The permanent warfare between Israel and Amalek is one aspect of biblical military history that carries a lot of resonance throughout scriptures, leading to the rejection of Israel’s first king by God over his failure to conduct holy war  properly, and also led to the attempt by a certain Agagite named Haman to wipe the Jews off the face of the earth, a goal thwarted by a certain descendant of Kish named Morducai and his lovely neice, Hadassah (better known as Esther). In short, understanding the bad blood between Israel and Amalek is important in understanding the Bible’s view of warfare and its insistence that holy war be a war of extermination, leaving none to continue the blood feud of retaliation.
The Lord Will Have War With Amalek From Generation To Generation
In Exodus 17:8-16 we see the start of the war between God and Amalek, an account which leaves just as many questions as it provides answers: “Now Amalek came and fought with Israel in Rephidim. And Moses said to Joshua, “Choose us some men and go out, fight with Amalek. Tomorrow I will stand on the top of the hill with the rod of God in my hand.” So Joshua did as Moses said to him, and fought with Amalek. And Moses, Aaron, and Hur went up to the top of the hill. And so it was, when Moses held up his hand, that Israel prevailed; and when he let down his hand, Amalek prevailed. But Moses’ hands became heavy; so they took a stone and put it under him, and he sat on it. And Aaron and Hur supported his hands, one on one side, and the other on the other side; and his hands were steady until the going down of the sun. So Joshua defeated Amalek and his people with the edge of the sword. Then the Lord said to Moses, “Write this for a memorial in the book and recount it in the hearing of Joshua, that I will utterly blot out the remembrance of Amalek from under heaven.” And Moses built an altar and called its name, The-Lord-Is-My-Banner [Yahweh Nissi in Hebrew]; for he said, “Because the Lord has sworn: the Lord will have war with Amalek from generation to generation.”
This chapter marks a lot of firsts. For example, this is the first time that a nation deliberately seeks to add itself to the list of nations God is going to blot out. Attacking Israel in the Holy land led to the command to blot out three nations–Amalek being the only survivor (the total destruction of the other two realms, that of King Sihon and King Og, is told in Deuteronomy 2 and 3). When God says that He is going to blot out a nation, that is very serious business. Ultimately, God alone can declare a nation worthy of extinction, though genocide is lamentably not uncommon for mankind to attempt.
Another unusual first, but one that is very relevant, is that it is the first mention of Joshua in the Bible. Here we see the early recognition of Joshua as a military leader (probably one of the capable military leaders Israel had at that time, how he got that capability remains a mystery). Nonetheless, in light of Joshua’s later succession of Moses, it is clear that Joshua’s devotion to God and obvious capabilities were recognized early and developed. It is also striking that the victory owed nothing to Joshua’s own military genius and everything to God, something worthy of note. The victory itself was significant enough that Moses built an altar to commemorate it.

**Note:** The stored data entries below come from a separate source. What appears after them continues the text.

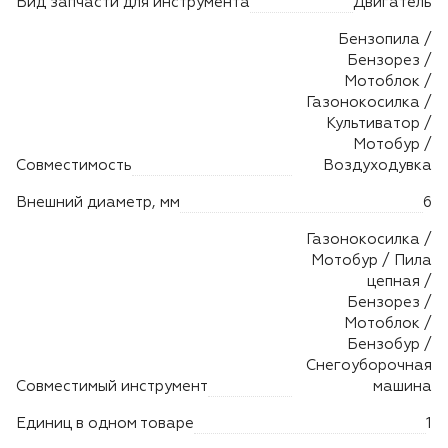
Вид запчасти для инструмента
Двигатель
Лодочные моторы Toyama
Бензопила /
Высоторезы
Бензорез /
Мотоблок /
Газонокосилка /
Моющие аппараты
Культиватор /
Мотобур /
Совместимость
Воздуходувка
Внешний диаметр, мм
6
Газонокосилка /
Мотобур / Пила
цепная /
Бензорез /
Мотоблок /
Бензобур /
Снегоуборочная
Совместимый инструмент
машина
Единиц в одном товаре
1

Why Did God Blot Out Amalek From Under Heaven?
So, those who are interested in uncovering the justice of God in pronouncing holy war against Amalek must answer one question: why did God place Amalek under the ban? The account in Exodus does not provide a lot of context about how Amalek got there, simply saying that Amalek came and fought with Israel in the wilderness just outside of Egypt. Nonetheless, the Bible itself does provide at least a hint of how Amalek operated militarily and why they would have deserved extinction according to the just standards of a just God.
Though a full account of 1 Samuel 30 will be provided later, given its own important role in setting certain precedents about the biblical way of war, a few verses in this chapter provide some of the possible reasons why Amalek was to be wiped off the face of the earth. For example, 1 Samuel 30:1-2 shows that the Amalekites were somewhat cowardly, attacking women and fighting for pillage rather than seeking fair combat. Likewise, 1 Samuel 30:11-15 shows that the Amalekites had no regard for the care of their slaves, but rather left them to die when they were sick rather than take care of them. The Bible does not speak kindly of those who abuse and oppress and exploit others.
These examples give some of the background as to the reason why the conduct of the Amalekites was so offensive to God. The Amalekites were a cruel people who oppressed others and who sought to attack the weak rather than fight the strong. This sort of cowardly and predatory behavior is worthy of destruction, and so God judged them accordingly. It is quite possible that Amalek’s attack in the Wilderness was so despicable because of the way in which it was done. At any rate, Rephidim marks the beginning of the long warfare between Israel and Amalek, warfare that will involve such biblical heroes of the faith such as David and Esther.